D) The answers to the previous questions will not change if the object was swinging in the opposite direction, because the magnitudes of the tension, radial acceleration, and tangential acceleration would still be the same. In other words, they are independent of the direction of motion.

Thank you for taking the time to read this.

 

[ehild]

Homework Statement

One end of a cord is fixed and a small 0.500 kg object is attached to the other end, where it swings in a section of a vertical circle of radius 2.00 m as shown. (I don't have access to a camera right now, apologies.) When the angle is 20.0 degrees, the speed of the object is 8.00 m/s. At this instant, find (a) the tension in the string, (b) the tangential and radial components of acceleration, and (c) the total acceleration. (d)Is the answer to this question changed if the object is swinging down toward its lowest point instead of swinging up? Explain.

Known data:
mass is 0.500 kg
Radius is 2.00
Angle is 20.0 degrees
Speed of object when it is 20.0 degrees to the right of the vertical is 8.00 m/s

Homework Equations

Radial acceleration = (V²)/radius)
mg = 4.9N
mgsinθ = 1.68 N
mgcosθ = 4.60 N

The Attempt at a Solution

I solved it earlier today, but now that I've taken a second look, I'm starting to think I didn't solve it correctly.

I set up the equations of motion for both the y and x components. (I've set up the coordinate system so the y-axis is along the cord)
ƩFy: T - mgcosθ - ma_r = 0 (originally, I did not include the centripetal force)
ƩFx: -mgsinθ= -ma (the force is acting on the object in the opposite direction)
A) Find tension in the cord
T = mgcosθ + ma_r

A_r is V²/R so, (8.00^2)/2.00 --> 32.0 m/s^2 ( seems excessive to me)
T = mgcosθ + ma_r --> 4.60N + 16.0N = 20.6N

B) Find tangential and radial components of acceleration

Already found A_r in part A. I think tangential acceleration is obtained from -mgsinθ = -ma, which when I cancel out the mass, is -gsinθ= -a which yields -3.35 m/s^2.

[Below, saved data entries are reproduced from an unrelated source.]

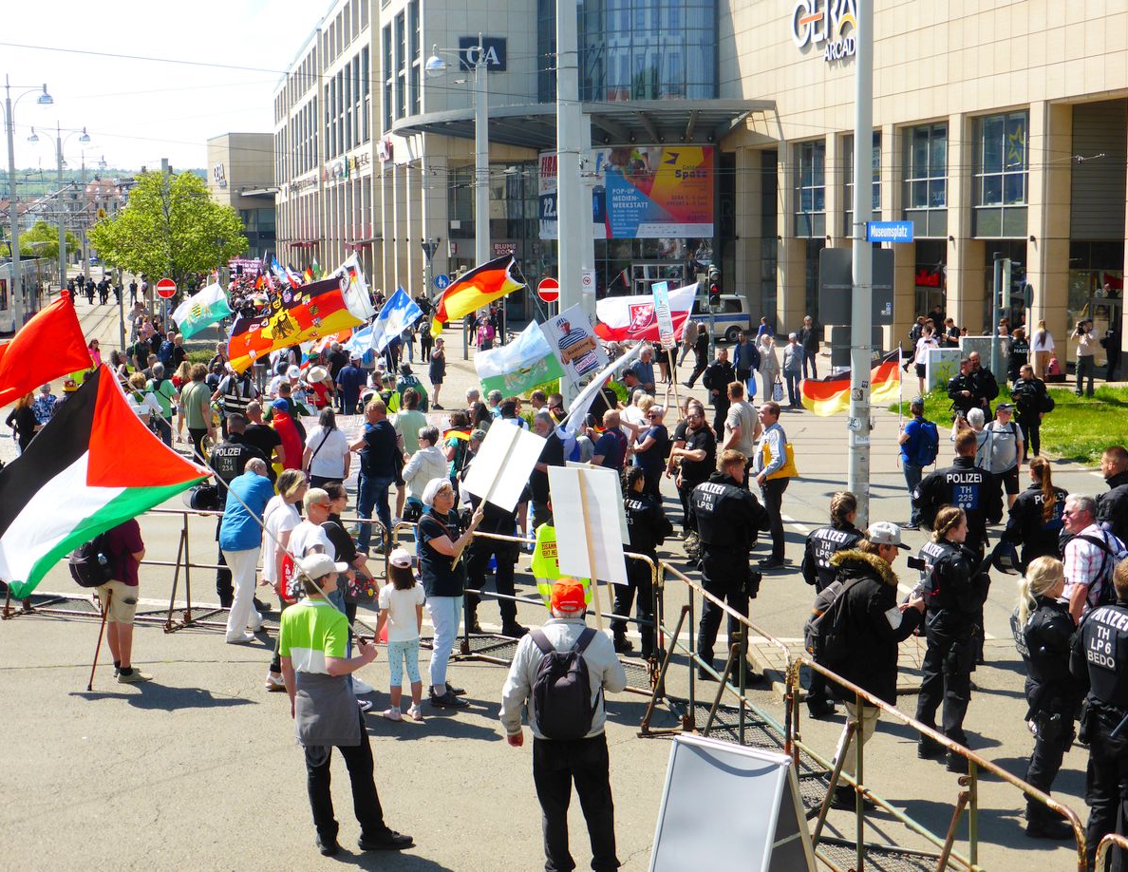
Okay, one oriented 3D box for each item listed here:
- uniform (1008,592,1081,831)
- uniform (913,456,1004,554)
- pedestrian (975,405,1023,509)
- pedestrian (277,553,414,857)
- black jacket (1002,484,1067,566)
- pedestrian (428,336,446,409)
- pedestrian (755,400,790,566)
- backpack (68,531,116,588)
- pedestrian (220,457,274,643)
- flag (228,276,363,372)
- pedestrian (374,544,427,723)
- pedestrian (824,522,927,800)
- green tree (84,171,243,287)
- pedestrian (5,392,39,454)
[{"bbox_3d":[2.892,1.637,9.399,0.400,1.440,0.480,-1,6,-7],"label":"uniform"},{"bbox_3d":[3.283,0.564,13.100,0.720,0.820,0.440,1,7,7],"label":"uniform"},{"bbox_3d":[5.834,0.358,21.104,0.600,1.680,0.420,0,7,3],"label":"pedestrian"},{"bbox_3d":[-1.260,1.522,9.016,0.580,1.720,0.560,-6,9,-44],"label":"pedestrian"},{"bbox_3d":[4.251,0.782,14.200,0.540,0.700,0.360,-3,7,-23],"label":"black jacket"},{"bbox_3d":[-3.021,-1.487,37.205,0.420,1.660,0.470,3,7,25],"label":"pedestrian"},{"bbox_3d":[2.317,0.548,17.394,0.400,1.770,0.480,-2,7,-18],"label":"pedestrian"},{"bbox_3d":[-3.862,0.966,12.900,0.270,0.480,0.330,-3,8,-24],"label":"backpack"},{"bbox_3d":[-2.845,1.000,14.063,0.480,1.630,0.400,3,7,22],"label":"pedestrian"},{"bbox_3d":[-4.250,-1.768,25.000,2.150,1.450,0.500,0,6,0],"label":"flag"},{"bbox_3d":[-1.216,1.459,11.674,0.390,1.270,0.270,-1,7,-9],"label":"pedestrian"},{"bbox_3d":[1.932,1.428,9.845,0.560,1.760,0.500,-3,7,-23],"label":"pedestrian"},{"bbox_3d":[-17.543,-8.171,70.000,6.900,7.000,6.900,0,6,0],"label":"green tree"},{"bbox_3d":[-7.692,0.126,22.506,0.450,1.650,0.480,-2,7,-17],"label":"pedestrian"}]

C) the total acceleration is √( (A_tangential)² + A_r²) ) which yields 32.2 m/s^2

D) The answers to the previous questions will not change if the object was swinging in the opposite direction, because the magnitudes of the tension, radial acceleration, and tangential acceleration would still be the same. In other words, they are independent of the direction of motion.

Thank you for taking the time to read this.

Welcome to PF, Eohlas!

Your solution is correct.

ehild

 

[Eohlas]

Thanks for the welcome, although I actually registered almost two years ago. Heh. And thanks for taking the time to check my solution. :)

 

[ehild]

Thanks for the welcome, although I actually registered almost two years ago. Heh. :)

I saw that this was your first post. Was it? You came out from hide-out just now. .